Il nome del taglio è dovuto alla particolare forma, culminante nel famoso callo tanto amato nelle ricette di origine campana, che dona cremosità e sapore alla Genovese e ai sughi della domenica. Altre caratteristiche assolutamente uniche di questo piccolo gioiello gastronomico si possono scoprire declinando in maniera sempre più specifica le varie fasce muscolari che lo compongono e dando spazio alla fantasia. Vi assicuro che con un esame attento di queste carni potrete preparare tagli teneri e succulenti quanto un filetto: provare per credere.

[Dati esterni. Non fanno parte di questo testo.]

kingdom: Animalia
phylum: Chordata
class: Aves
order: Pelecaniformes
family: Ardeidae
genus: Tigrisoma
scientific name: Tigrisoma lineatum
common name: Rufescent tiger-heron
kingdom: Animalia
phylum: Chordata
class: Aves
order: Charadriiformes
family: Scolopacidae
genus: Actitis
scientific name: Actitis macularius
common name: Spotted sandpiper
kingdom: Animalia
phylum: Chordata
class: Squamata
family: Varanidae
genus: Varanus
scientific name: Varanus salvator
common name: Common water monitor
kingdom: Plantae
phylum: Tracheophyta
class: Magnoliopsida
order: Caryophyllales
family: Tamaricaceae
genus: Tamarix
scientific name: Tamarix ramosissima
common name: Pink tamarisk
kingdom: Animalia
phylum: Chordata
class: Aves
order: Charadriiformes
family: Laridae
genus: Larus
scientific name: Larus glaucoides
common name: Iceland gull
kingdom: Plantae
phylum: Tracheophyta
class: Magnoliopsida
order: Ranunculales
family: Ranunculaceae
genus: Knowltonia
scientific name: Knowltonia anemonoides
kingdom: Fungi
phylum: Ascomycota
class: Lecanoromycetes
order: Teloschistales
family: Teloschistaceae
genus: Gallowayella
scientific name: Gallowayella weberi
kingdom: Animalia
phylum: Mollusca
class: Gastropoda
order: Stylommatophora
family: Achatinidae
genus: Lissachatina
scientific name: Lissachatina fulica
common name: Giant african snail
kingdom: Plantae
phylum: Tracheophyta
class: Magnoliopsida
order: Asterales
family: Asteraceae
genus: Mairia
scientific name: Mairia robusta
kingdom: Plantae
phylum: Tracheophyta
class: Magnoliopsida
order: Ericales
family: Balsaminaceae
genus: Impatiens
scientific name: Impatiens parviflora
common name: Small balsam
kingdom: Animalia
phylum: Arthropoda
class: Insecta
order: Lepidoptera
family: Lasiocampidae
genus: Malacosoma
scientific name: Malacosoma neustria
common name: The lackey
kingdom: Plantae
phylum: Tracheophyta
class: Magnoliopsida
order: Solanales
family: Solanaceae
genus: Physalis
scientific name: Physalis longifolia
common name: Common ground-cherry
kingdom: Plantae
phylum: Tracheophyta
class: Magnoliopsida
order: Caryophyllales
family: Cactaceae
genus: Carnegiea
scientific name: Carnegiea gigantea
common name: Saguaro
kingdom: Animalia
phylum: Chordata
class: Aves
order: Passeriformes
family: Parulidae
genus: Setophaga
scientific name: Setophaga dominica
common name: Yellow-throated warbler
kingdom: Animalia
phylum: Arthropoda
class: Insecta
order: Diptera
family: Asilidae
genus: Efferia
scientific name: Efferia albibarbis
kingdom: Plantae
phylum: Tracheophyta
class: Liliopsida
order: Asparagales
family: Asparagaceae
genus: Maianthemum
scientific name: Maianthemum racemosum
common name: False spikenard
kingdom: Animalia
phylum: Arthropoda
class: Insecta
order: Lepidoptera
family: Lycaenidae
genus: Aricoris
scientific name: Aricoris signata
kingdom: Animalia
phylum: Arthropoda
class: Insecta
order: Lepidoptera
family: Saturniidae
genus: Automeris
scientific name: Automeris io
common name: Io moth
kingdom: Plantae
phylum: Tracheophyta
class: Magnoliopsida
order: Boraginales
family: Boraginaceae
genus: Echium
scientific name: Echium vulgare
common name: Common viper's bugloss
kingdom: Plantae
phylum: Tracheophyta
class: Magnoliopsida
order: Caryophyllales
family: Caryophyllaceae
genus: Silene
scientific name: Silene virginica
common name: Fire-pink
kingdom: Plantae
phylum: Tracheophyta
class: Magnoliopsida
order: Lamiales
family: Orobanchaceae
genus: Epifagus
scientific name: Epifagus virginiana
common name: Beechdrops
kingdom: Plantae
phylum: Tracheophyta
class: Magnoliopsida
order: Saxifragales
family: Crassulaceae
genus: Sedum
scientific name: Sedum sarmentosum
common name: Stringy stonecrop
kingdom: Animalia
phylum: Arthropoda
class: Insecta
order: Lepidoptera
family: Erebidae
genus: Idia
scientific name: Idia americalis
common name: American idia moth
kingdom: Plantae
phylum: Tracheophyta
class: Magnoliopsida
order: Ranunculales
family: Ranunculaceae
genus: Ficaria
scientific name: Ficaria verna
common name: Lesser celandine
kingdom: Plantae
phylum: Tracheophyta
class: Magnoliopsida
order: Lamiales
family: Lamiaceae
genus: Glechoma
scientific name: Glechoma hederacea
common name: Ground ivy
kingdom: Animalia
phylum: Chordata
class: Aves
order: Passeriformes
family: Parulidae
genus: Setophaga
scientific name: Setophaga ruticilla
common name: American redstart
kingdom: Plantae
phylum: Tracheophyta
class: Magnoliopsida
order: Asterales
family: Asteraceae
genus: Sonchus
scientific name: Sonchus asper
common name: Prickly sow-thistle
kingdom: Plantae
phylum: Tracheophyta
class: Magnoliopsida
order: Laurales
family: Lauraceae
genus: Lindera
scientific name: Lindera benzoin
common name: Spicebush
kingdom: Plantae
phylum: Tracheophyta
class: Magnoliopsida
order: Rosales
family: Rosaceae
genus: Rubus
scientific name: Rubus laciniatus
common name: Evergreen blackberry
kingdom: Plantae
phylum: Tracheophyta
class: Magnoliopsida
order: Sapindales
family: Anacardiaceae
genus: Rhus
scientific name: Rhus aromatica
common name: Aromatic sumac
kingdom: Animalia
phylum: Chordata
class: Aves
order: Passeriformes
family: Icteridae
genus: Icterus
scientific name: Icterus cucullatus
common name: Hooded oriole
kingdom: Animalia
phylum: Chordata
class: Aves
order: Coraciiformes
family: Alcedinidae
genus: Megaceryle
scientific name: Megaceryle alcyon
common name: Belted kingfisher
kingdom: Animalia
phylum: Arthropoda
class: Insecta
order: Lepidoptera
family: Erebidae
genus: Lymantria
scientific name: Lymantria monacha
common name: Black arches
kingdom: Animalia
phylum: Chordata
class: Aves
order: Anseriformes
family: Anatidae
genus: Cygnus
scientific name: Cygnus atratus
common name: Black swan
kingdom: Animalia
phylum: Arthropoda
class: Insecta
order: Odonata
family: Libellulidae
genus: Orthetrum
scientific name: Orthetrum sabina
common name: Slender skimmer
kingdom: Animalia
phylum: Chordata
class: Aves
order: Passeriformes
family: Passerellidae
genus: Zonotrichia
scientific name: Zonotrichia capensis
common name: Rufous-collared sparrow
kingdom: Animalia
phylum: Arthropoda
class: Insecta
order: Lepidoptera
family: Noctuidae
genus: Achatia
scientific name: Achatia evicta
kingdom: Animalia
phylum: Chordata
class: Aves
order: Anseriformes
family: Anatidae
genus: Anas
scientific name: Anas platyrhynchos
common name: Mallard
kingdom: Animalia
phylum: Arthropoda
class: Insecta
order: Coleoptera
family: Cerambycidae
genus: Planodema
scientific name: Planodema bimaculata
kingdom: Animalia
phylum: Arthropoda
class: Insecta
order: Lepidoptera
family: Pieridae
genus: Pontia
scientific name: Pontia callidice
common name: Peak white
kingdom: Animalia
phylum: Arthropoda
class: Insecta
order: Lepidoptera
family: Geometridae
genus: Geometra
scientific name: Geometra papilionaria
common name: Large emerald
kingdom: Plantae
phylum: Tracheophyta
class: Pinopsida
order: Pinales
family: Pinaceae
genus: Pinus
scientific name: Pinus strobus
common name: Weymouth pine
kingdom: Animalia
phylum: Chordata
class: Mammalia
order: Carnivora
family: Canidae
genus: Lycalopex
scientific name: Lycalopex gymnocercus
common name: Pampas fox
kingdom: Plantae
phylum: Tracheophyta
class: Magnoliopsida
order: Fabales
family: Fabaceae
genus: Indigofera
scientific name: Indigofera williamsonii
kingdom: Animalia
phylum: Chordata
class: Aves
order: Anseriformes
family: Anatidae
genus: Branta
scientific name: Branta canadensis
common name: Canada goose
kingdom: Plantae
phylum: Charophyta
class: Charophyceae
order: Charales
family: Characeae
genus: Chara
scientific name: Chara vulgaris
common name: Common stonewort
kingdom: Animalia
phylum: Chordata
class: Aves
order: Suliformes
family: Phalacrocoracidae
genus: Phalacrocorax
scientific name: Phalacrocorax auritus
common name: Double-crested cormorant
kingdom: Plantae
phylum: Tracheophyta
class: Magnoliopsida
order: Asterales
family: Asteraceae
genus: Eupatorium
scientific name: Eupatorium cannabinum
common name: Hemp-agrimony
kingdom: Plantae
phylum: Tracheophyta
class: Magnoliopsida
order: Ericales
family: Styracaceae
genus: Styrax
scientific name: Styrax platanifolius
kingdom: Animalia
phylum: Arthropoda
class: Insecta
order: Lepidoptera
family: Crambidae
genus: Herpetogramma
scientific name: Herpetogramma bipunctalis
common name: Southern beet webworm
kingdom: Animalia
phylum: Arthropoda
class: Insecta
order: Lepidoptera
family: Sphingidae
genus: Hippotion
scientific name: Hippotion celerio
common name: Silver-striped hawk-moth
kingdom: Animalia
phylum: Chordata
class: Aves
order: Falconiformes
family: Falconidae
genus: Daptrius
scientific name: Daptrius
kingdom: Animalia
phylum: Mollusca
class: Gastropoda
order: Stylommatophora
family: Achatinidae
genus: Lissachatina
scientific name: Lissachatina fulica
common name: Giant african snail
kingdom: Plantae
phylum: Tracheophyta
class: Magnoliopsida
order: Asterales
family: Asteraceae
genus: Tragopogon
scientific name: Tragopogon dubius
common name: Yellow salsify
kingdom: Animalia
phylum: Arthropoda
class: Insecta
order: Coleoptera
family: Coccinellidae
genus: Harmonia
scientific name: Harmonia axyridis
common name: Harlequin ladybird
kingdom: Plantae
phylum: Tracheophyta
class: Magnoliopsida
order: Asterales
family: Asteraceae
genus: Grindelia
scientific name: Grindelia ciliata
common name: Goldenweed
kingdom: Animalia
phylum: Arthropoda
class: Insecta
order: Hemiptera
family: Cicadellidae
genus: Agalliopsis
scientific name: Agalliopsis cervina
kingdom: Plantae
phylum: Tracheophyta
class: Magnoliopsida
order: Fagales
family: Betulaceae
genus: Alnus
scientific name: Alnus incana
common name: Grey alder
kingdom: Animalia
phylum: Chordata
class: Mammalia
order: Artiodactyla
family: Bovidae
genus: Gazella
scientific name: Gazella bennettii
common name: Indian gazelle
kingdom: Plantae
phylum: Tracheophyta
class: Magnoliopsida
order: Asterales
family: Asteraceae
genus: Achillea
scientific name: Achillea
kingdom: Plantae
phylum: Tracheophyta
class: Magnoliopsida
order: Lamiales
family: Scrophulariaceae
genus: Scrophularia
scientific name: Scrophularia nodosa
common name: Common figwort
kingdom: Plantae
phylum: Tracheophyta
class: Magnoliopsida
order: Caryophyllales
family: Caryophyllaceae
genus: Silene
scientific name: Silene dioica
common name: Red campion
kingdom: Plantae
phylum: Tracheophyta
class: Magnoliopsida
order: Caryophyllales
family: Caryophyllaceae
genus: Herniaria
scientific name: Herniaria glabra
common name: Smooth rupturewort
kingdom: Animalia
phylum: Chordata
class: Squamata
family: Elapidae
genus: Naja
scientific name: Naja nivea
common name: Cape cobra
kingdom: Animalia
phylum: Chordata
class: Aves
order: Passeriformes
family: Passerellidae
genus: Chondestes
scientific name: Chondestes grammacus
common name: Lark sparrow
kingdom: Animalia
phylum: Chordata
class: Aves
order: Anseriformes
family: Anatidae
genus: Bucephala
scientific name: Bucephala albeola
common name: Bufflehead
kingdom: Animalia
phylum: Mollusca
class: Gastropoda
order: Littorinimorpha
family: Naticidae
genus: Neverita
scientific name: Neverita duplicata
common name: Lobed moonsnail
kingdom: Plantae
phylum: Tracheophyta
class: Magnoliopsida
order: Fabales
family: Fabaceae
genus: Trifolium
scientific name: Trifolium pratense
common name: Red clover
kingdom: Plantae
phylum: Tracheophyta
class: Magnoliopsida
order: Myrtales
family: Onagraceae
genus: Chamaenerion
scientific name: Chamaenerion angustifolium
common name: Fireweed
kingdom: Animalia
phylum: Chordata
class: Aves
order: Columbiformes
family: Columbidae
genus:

Proprio la versatilità in cucina è una delle sue qualità migliori, con questo taglio si può preparare un ottimo stufato, un buon gulasch ma anche un delizioso brodo. Tra tutti i tipi di cottura però ce n’è uno che ne esalta il sapore in particolar modo: il brasato.
Preparazione
Brasare, è una tecnica di cottura antica che pare sia risalente addirittura al medioevo: significa cuocere un pezzo intero di carne, lentamente e a lungo nel forno o in una casseruola. Il cibo viene cotto all’interno di un contenitore chiuso con il coperchio, che intrappola il vapore. Il primo passo per ottenere un perfetto brasato è metterlo a rosolare in poco olio, burro o entrambi, affinché si crei quella crosticina dorata che sigilla la carne, impedendo la fuoriuscita dei succhi ed evitando quindi di renderla meno succulenta.
Dopo la prima rosolatura, la carne si cuoce quindi in parte per immersione nel liquido di cottura, in parte a vapore dal quale assorbe il profumo. Per brasare la carne, tradizionalmente si utilizza il vino rosso. Sono molto adatti ad esempio i vini piemontesi come il Barolo, il Nebbiolo e il Barbaresco oppure i lombardi Sassella o l’Inferno sempre da uva nebbiolo qui detta Chiavennasca, ma un gran vino rosso farà sempre un ottimo lavoro. Un Sangiovese Grosso o di Romagna, un Aglianico o un Negroamaro vi sorprenderanno… Assieme bisogna anche preparare un fondo a base di verdure e spezie, che sul fuoco sprigioneranno i loro aromi insaporendo così il nostro Campanello.
A fine cottura la carne del brasato si presenta scura e quasi caramellata. Con il sugo che si ricava dal fondo filtrato o frullato si potrà eventualmente condire la pasta, mentre con la carne si potrà preparare il ripieno di ravioli e agnolotti.
Il Campanello di per sé, essendo una carne che si presta a diverse ricette, non ha un abbinamento prediletto. Si può osare tanto, ovviamente tenendo conto del fatto che si tratta di carne di manzo. Per quanto riguarda il brasato, invece consigliamo un rosso corposo e di grande struttura, capace di richiamare le spezie proprie della ricetta, ovviamente Barolo e Barbarbaresco sono gli accostamenti classici, ma si può anche abbinare un Aglianico del Vulture o magari con un buon Merlot, meno impegnativi di un Barolo ma comunque capaci di creare un giusto abbinamento, che esalti il sapore del taglio.